L'homme interpellé après l'agression de deux réfugiées ukrainiennes à Roquebrune-Cap-Martin a reconnu les faits lors de sa garde à vue. Également d'origine ukrainienne, il sera jugé le 17 novembre par le tribunal correctionnel de Nice.

Damien Allemand et Célia Malleck Publié le 14/09/2022 à 16:20, mis à jour le 14/09/2022 à 19:43
Alina et Olena ont été agressés à Roquebrune-Cap-Martin alors qu'elles se baladaient en bord de mer. Photos DR

L'homme interpellé après l'agression de deux réfugiées ukrainiennes, dimanche soir à Roquebrune-Cap-Martin, a reconnu les faits en les minimisant lors de sa garde à vue, selon un communiqué du procureur de la République. 

Également d'origine ukrainienne, il sera jugé par le tribunal correctionnel de Nice, le 17 novembre. Il a été remis en liberté et placé sous contrôle judiciaire. 

Il s'agit d'un militaire, les raisons de sa présence sur la Côte d'Azur alors que le pays est en pleine guerre sont inconnues. Lors de son audition, il aurait expliqué avoir pris les deux réfugiées ukrainiennes... pour des Russes. 
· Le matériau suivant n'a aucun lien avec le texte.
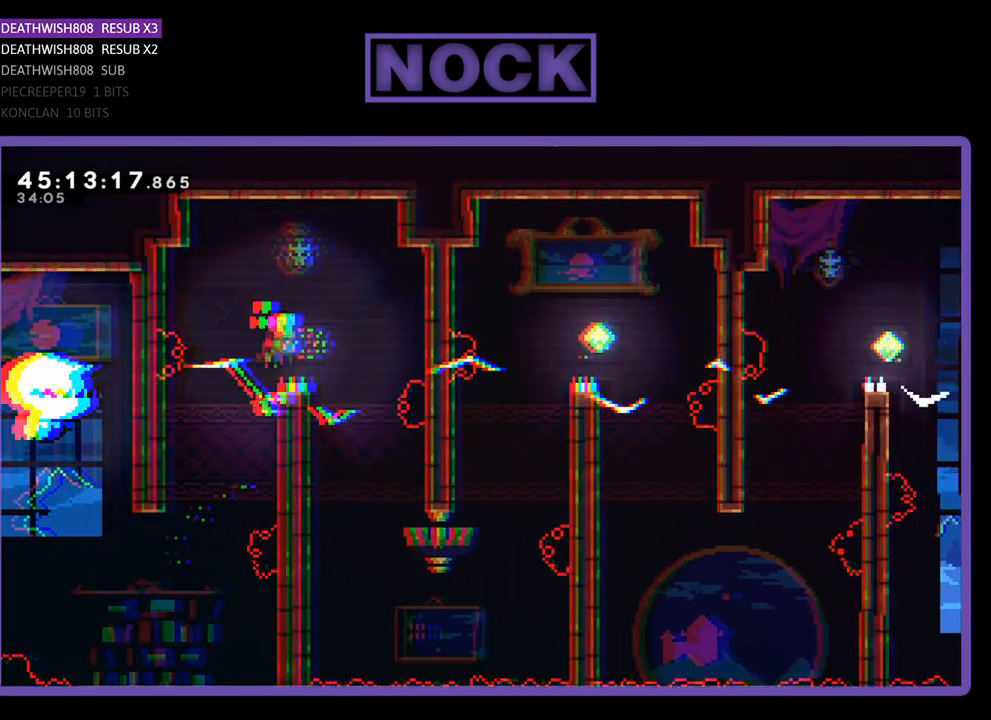
{"buttons": ["R2", "DPAD_DOWN"], "events": [[100, "DPAD_RIGHT", "up"], [300, "DPAD_DOWN", "down"]]}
Il est poursuivi pour "violence suivie d'incapacité n'excédant pas huit jours commise en raison de la race, de l'ethnie ou de la religion". Il risque trois ans de prison et 45.000 euros d'amende. 

Alina et Olena, originaire d'Izioum ville libérée de l'occupation russe dans le week-end, avaient été rouées de coups dimanche soir vers 22h30 lors d'une promenade en bord de mer. 

 

Frappées parce qu'elles écoutaient une musique... ukrainienne

Elles écoutaient une musique ukrainienne quand un homme parlant russe s'est jeté sur elles et les a frappés à plusieurs reprises. "Il m’a frappé au visage, je suis tombée par terre et il m’a donné des coups de pied. Il a ensuite frappé ma mère à trois reprises", a raconté Alina à Nice-Matin. En Ukraine, environ 25% de la population est russophone, notamment dans l'Est du pays. 

Les deux femmes ont été hospitalisées à Menton. Olena a le nez cassé. 

Le ministère ukrainien des affaires étrangères s'était saisi de l'affaire

L'affaire est remontée jusqu'à Kiev où le porte-parole du ministre ukrainien des Affaires étrangères a évoqué un "incident odieux". Il avait aussi demandé une "enquête rapide" pour retrouver l'auteur des coups.

"Les agresseurs doivent être punis. Nos diplomates interagissent avec la police française sur cette attaque", avait expliqué Oleg Nikolenko, le porte-parole de ministre ukrainien des Affaires étrangères. 

La mairie de Roquebrune solidaires avec les réfugiées

Dans un communiqué publié sur Facebook, la mairie de Roquebrune-Cap-Martin a exprimé "sa plus vive solidarité à l’égard des réfugiées ukrainiennes (...) et condamne avec fermeté toute violence".

 

Le maire a également salué la rapidité de l'enquête menée par le commissariat de Menton. "Je salue l’action efficace des forces de police nationale qui ont pu, avec le concours indispensable du dispositif de vidéo protection communal, identifier et appréhender les auteurs présumés de ces actes inadmissibles", a ajouté Patrick Césari.